La romancière anglaise Daphné du Maurier s'est passionnée pour la vie, le destin et l’œuvre noirs de Branwell Brontë, l'unique garçon de la fratrie. Elle lui consacre un livre qui s'ouvre sur la mort de ce génie sans œuvres.
Dans les années 1950, Daphné du Maurier, la romancière anglaise, auteure notamment de Rebecca et des Oiseaux, portés à l'écran par Alfred Hitchcock, s'intéresse aux énigmes de la famille Brontë. C'est l'unique et ombrageux fils de la fratrie qui la fascine : Branwell Brontë. Celui qui devint l'ainé de Charlotte, Emily et Anne, après la mort de Maria et Elizabeth. Branwell, le génie malade qui a laissé derrière lui une foule de poèmes et de textes. Le créateur, maître et gouverneur du royaume imaginaire d'Angria et de Glass Town, la cité de verre.
Daphné du Maurier consulte les lettres et les biographies de la famille. Elle rassemble les traces de la vie de Branwell, et en tire un
livre rempli de questions : Le Monde infernal de Branwell Brontë. Un récit aux accents romanesques qu'elle choisit de commencer par la sidération de la fin. Le premier chapitre raconte ainsi un événement survenu le matin du dimanche 24 septembre 1848 : la mort de Branwell.
Son père, agenouillé à son chevet priait. Ces prières n'étaient plus pour lui prétexte à l'irritation, à l'ennui ou aux moqueries ; il n'y discernait plus les marmonnements inefficaces d'un vieil homme se cramponnant à une foi usée, mais la voix ferme et aimante de papa, son premier dieu, qui l'avait toujours aimé et ne l'avait jamais renié. Les trois femmes penchées sur lui avaient perdu leurs visages d'adultes. Ce n'était plus Charlotte, Emily et Anne, mais ses compagnes de jeu et ses esclaves ; les complices d'un monde magique, ses bien-aimés génies. Le Génie Talii lissait son oreiller ; le Génie Annii caressait son front, tandis que le génie Emmii veillait sur lui au pied du lit, et toutes trois attendaient les ordres du roi des Génies, Brannii. Il leur sourit et, contemplant ses mains vides, se demanda un instant, tout surpris, pourquoi elles n’étreignaient pas Sneaky, le petit soldat de bois qui avait porté bien des noms sans jamais cesser d'être lui-même.
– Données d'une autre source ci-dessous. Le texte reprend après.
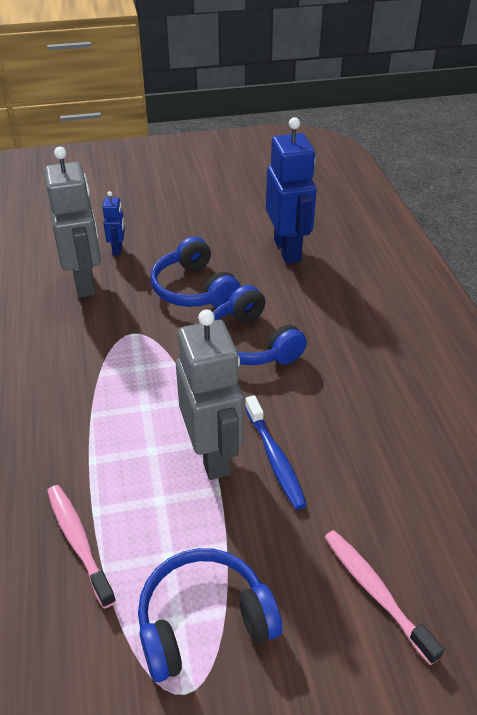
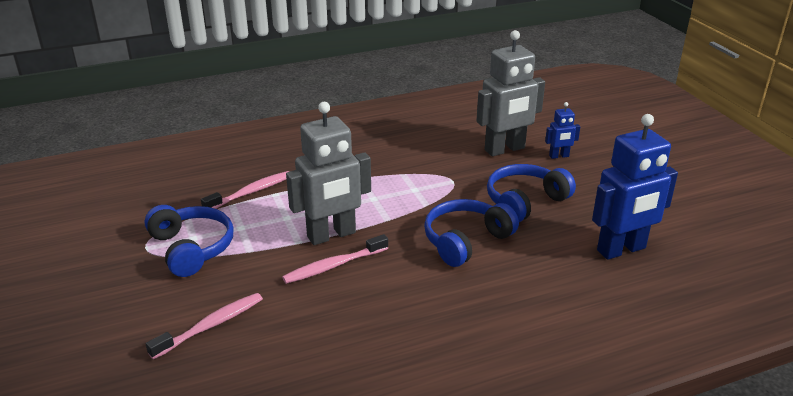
camera: 80 degrees right, 10 degrees down
blue toothbrush [245,395,307,510] -> pink toothbrush [282,234,388,284]

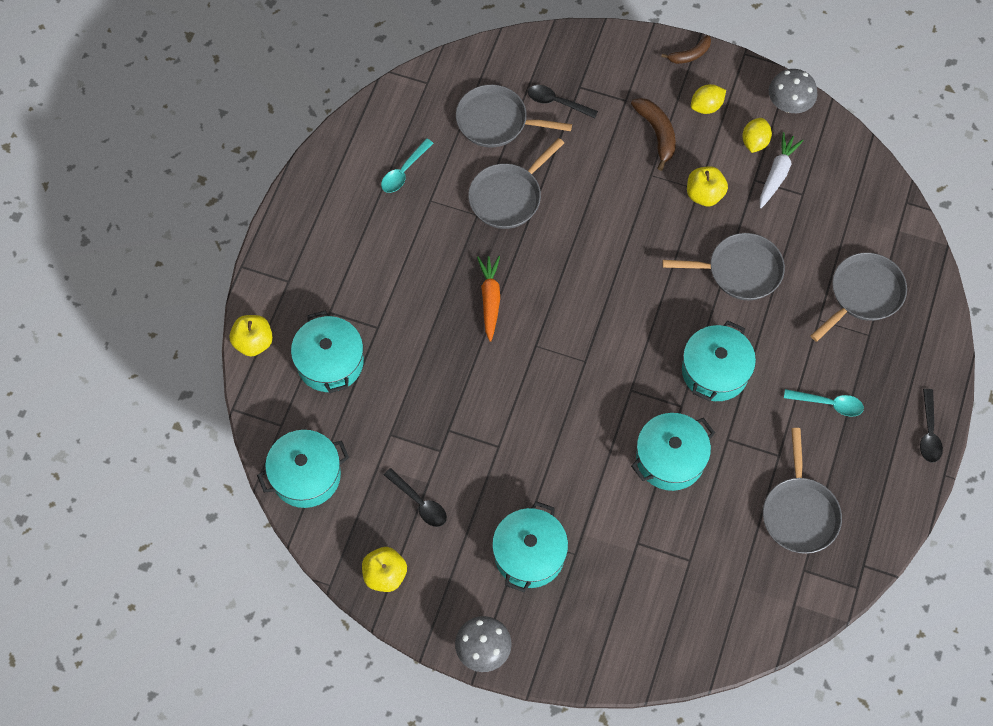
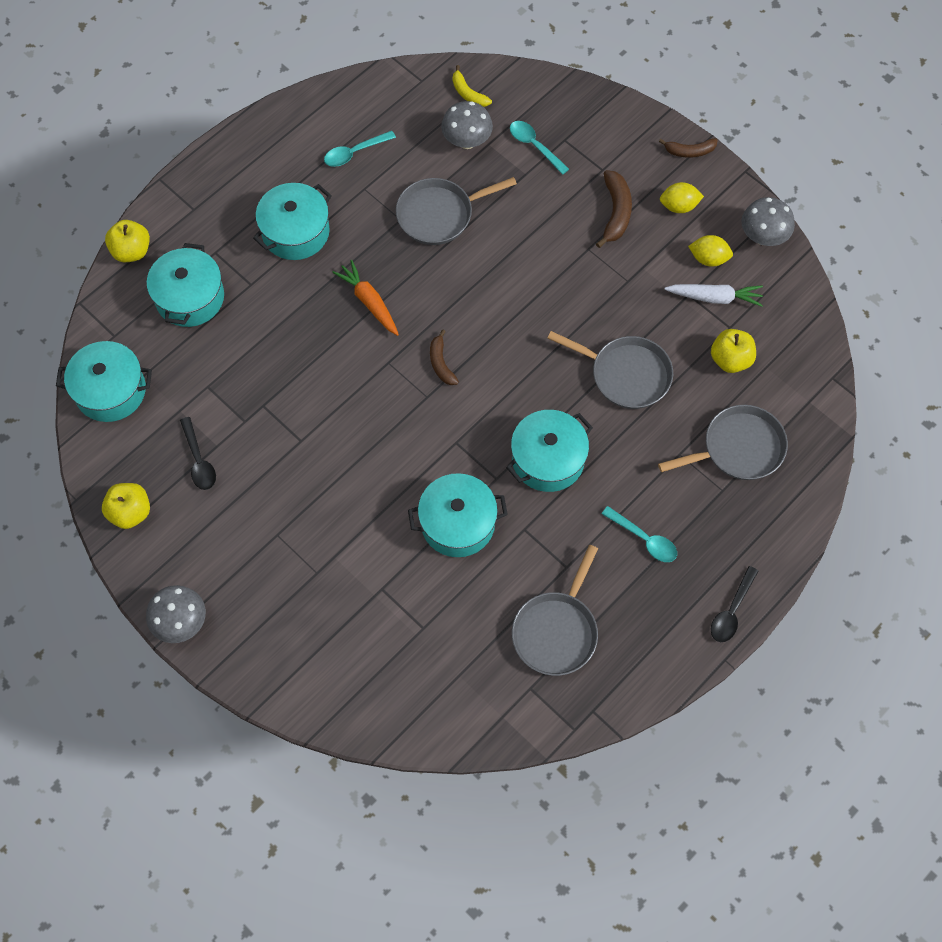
camera: 25 degrees right, 0 degrees up
grey pan [456,84,572,147] -> grey mushroom [441,101,493,149]
orange carrot [477,256,500,342] -> orange carrot turned 60 degrees counterclockwise [332,260,399,336]
turquoise pot [492,501,568,592] -> turquoise pot moved to [253,183,332,260]
black spoon [528,85,598,118] -> turquoise spoon [510,121,569,175]
yellow apple [687,166,728,206] -> yellow apple moved to [711,329,756,373]
yellow lemon [742,118,772,153] -> yellow lemon turned 60 degrees clockwise [688,235,733,267]
white carrot [760,132,804,208] -> white carrot turned 45 degrees clockwise [664,284,763,307]
none -> brown banana [430,330,459,385]
none -> yellow banana [453,65,492,107]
On jurerait presque lire une scène extraite d’un roman gothique, mais c’est bel et bien un extrait des premières pages du Monde infernal de Branwell Brontë signé par Daphné du Maurier. Un texte à la fois glaçant et beau, notamment car il s'agit du chapitre le plus libre de ses sources, le moins érudit, comme un seuil ou un portique du récit dans lequel la romancière anglaise imagine, au sens fort, c'est à dire fait des images.
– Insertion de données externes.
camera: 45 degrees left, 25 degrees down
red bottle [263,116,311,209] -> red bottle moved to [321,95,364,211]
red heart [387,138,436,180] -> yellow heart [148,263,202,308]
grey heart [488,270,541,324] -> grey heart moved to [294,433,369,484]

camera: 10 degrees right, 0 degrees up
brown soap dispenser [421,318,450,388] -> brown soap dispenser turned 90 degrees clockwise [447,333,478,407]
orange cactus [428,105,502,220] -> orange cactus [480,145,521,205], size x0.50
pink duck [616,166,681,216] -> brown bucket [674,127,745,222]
Daphné du Maurier compose ainsi son tableau horrifique dans le presbytère d'Haworth. Branwell malade et alité, entouré par son père, ses trois sœurs, et dans un coin, John le sacristain. Au pied du lit gisent les figurines de bois à partir desquels Branwell a rêvé ses personnages, mais peut-être est-ce une hallucination laissée par les souvenirs.
Tout le récit baigne ainsi dans une atmosphère de conte, pleine d’enfance et de pathétique. On croirait lire la scène inaugurale d’une bénédiction par des fées, mais radicalement renversée. Car les trois fées ne sont pas penchées sur un berceau, mais sur le lit d'un mourant. Et ce ne sont pas elles qui prononcent des oracles sur l'avenir de l'enfant, mais Branwell lui-même qui prophétise le succès de ses sœurs, je cite :
Un jour, leur dit-il, tous leurs livres seraient publiés. Un jour, tous quatre seraient célèbres.
Daphné du Maurier s'inscrit avec ce texte dans une tradition parallèle de l'histoire littéraire : celle du récit de la mort d'un poète. Comme la mort de Virgile racontée par Hermann Broch, ou celle de Goethe vue par Thomas Bernhard.